Think of it this way:
You’re a baseball player trying to break into the majors despite mediocre fielding skills, no foot speed, and a batting average that hovers around 250. Egged on by your friend, A-Rod, you think you can make it by using steroids and turning yourself into a power hitter. But it doesn’t work out as planned. After a year, you’re losing hair, your skull’s gotten bigger, there’s fatty tissue on your chest that wasn’t there before, and you’ve still only managed 18 home runs in a season. You finally accept that it’s not going to happen for you.
In the baseball scenario, steroids didn’t show enough payoff before the side effects told you enough was enough. And you can say pretty much the same thing about our economic scenario and monetary steroids. We’re seeing dubious benefits and fast developing side effects from the Fed’s actions, causing many observers (and ex-central bankers) to recommend a rethink of the Big Experiment. Yet, the experiment continues.

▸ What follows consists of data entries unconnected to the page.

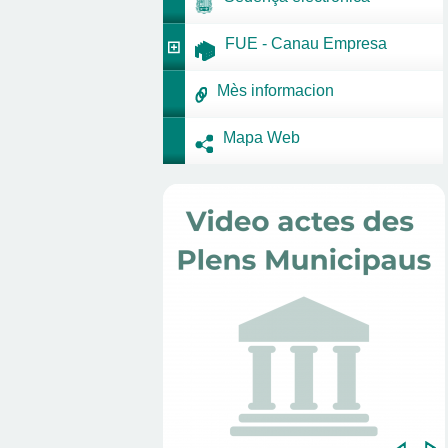
FUE - Canau Empresa
Mès informacion
Mapa Web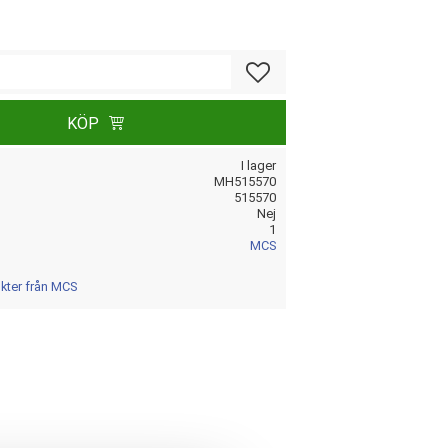
Lägg till i favoriter
KÖP
I lager
MH515570
515570
Nej
1
MCS
ukter från MCS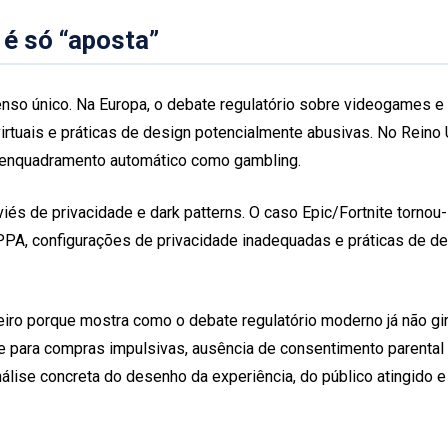
 é só “aposta”
nsenso único. Na Europa, o debate regulatório sobre videogames 
tuais e práticas de design potencialmente abusivas. No Reino U
e enquadramento automático como gambling.
viés de privacidade e dark patterns. O caso Epic/Fortnite torn
, configurações de privacidade inadequadas e práticas de desi
leiro porque mostra como o debate regulatório moderno já não gi
ade para compras impulsivas, ausência de consentimento parenta
nálise concreta do desenho da experiência, do público atingid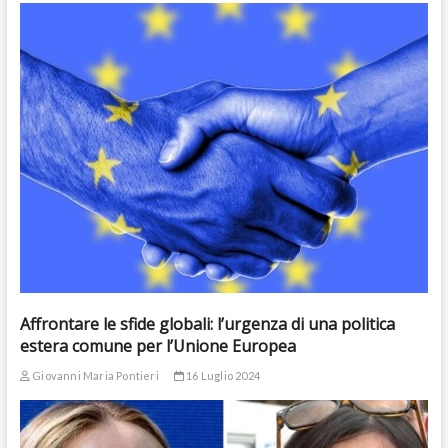
Affrontare le sfide globali: l’urgenza di una politica
estera comune per l’Unione Europea
Giovanni Maria Pontieri
16 Luglio 2024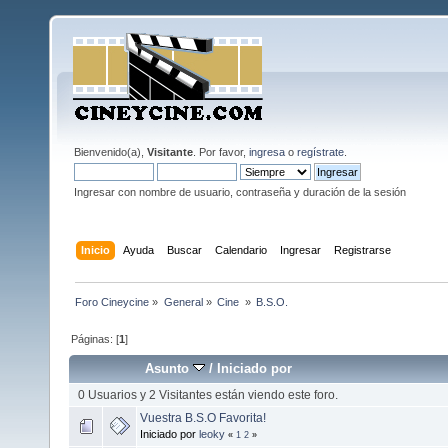
Bienvenido(a),
Visitante
. Por favor,
ingresa
o
regístrate
.
Ingresar con nombre de usuario, contraseña y duración de la sesión
Inicio
Ayuda
Buscar
Calendario
Ingresar
Registrarse
Foro Cineycine
»
General
»
Cine 
»
B.S.O.
Páginas: [
1
]
Asunto
/
Iniciado por
0 Usuarios y 2 Visitantes están viendo este foro.
Vuestra B.S.O Favorita!
Iniciado por
leoky
«
1
2
»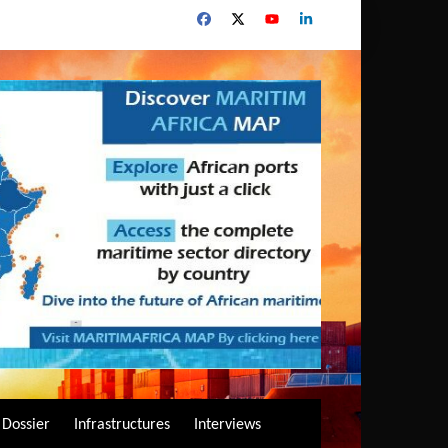
Dossier
Infrastructures
Interviews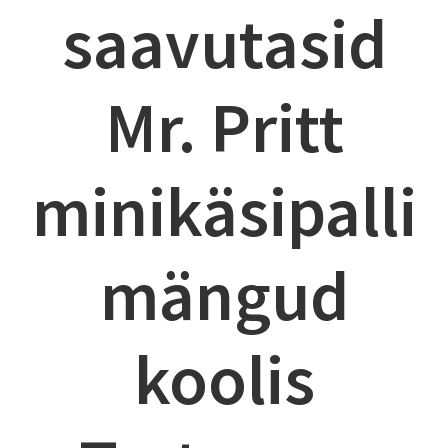
saavutasid
Mr. Pritt
minikäsipalli
mängud
koolis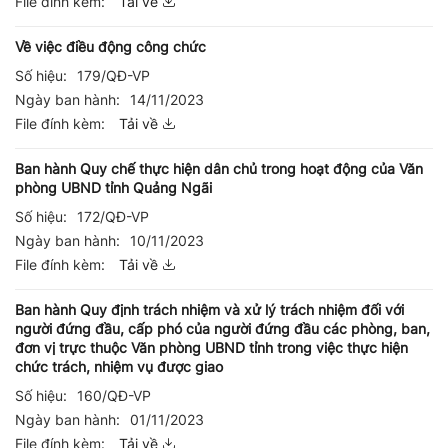
File đính kèm:
Tải về
Về việc điều động công chức
Số hiệu:
179/QĐ-VP
Ngày ban hành:
14/11/2023
File đính kèm:
Tải về
Ban hành Quy chế thực hiện dân chủ trong hoạt động của Văn
phòng UBND tỉnh Quảng Ngãi
Số hiệu:
172/QĐ-VP
Ngày ban hành:
10/11/2023
File đính kèm:
Tải về
Ban hành Quy định trách nhiệm và xử lý trách nhiệm đối với
người đứng đầu, cấp phó của người đứng đầu các phòng, ban,
đơn vị trực thuộc Văn phòng UBND tỉnh trong việc thực hiện
chức trách, nhiệm vụ được giao
Số hiệu:
160/QĐ-VP
Ngày ban hành:
01/11/2023
File đính kèm:
Tải về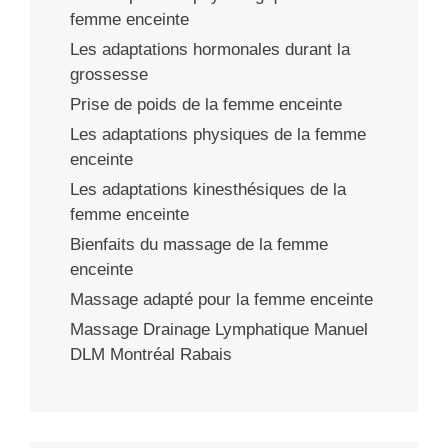
femme enceinte
Les adaptations hormonales durant la
grossesse
Prise de poids de la femme enceinte
Les adaptations physiques de la femme
enceinte
Les adaptations kinesthésiques de la
femme enceinte
Bienfaits du massage de la femme
enceinte
Massage adapté pour la femme enceinte
Massage Drainage Lymphatique Manuel
DLM Montréal Rabais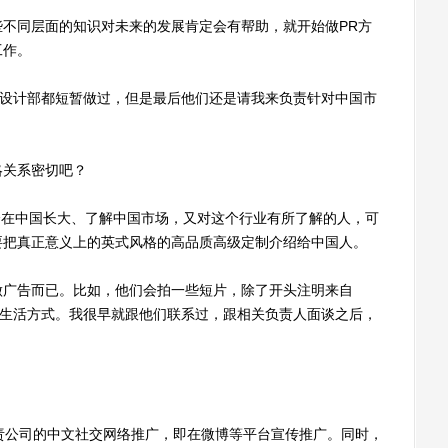
同层面的知识对未来的发展肯定会有帮助，就开始做PR方
工作。
部和设计部都短暂做过，但是最后他们还是请我来负责针对中国市
关系密切吧？
想找一个在中国长大、了解中国市场，又对这个行业有所了解的人，可
要把真正意义上的英式风格的高品质高级定制介绍给中国人。
广告而已。比如，他们会拍一些短片，除了开头注明来自
伦敦人的生活方式。我很早就跟他们联系过，跟相关负责人面谈之后，
？
责公司的中文社交网络推广，即在微博等平台宣传推广。同时，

Getting back to our question about the next bear market, the Fed’s unshakable commitment to its approach – despite growing evidence that it may do more harm than good – is our last reason to expect the next bust to be another killer. When the bull finally runs out of steam, it’s likely to be March 2000 or October 2007 all over again.
Bonus result for Austrians
Although we started our analysis with the Great Depression (because of limited debt data and less familiarity with earlier markets), we sized up all of the bear markets in the Shiller database, which goes back to 1871.
These include a fourth regime: the classical gold standard from 1880 to 1914. There’s also an extra period from 1914 to 1921 that was marked by both World War 1 and the fact that the newly hatched Federal Reserve hadn’t yet established its so-called stabilization policies. I’ll call this period “transitional.”
Here’s the full list of bear markets, sorted by size:
Note that every one of the pre-Fed stabilization policy bears is less severe than:
- All of the Great Deleveraging bears
- The most extreme Long Re-Leveraging bear (the 43% drop in 1973-74, which would look much worse if you were to factor in inflation)
- All of the Big Experiment bears
In other words, our stock market history doesn’t reflect very well on the Fed.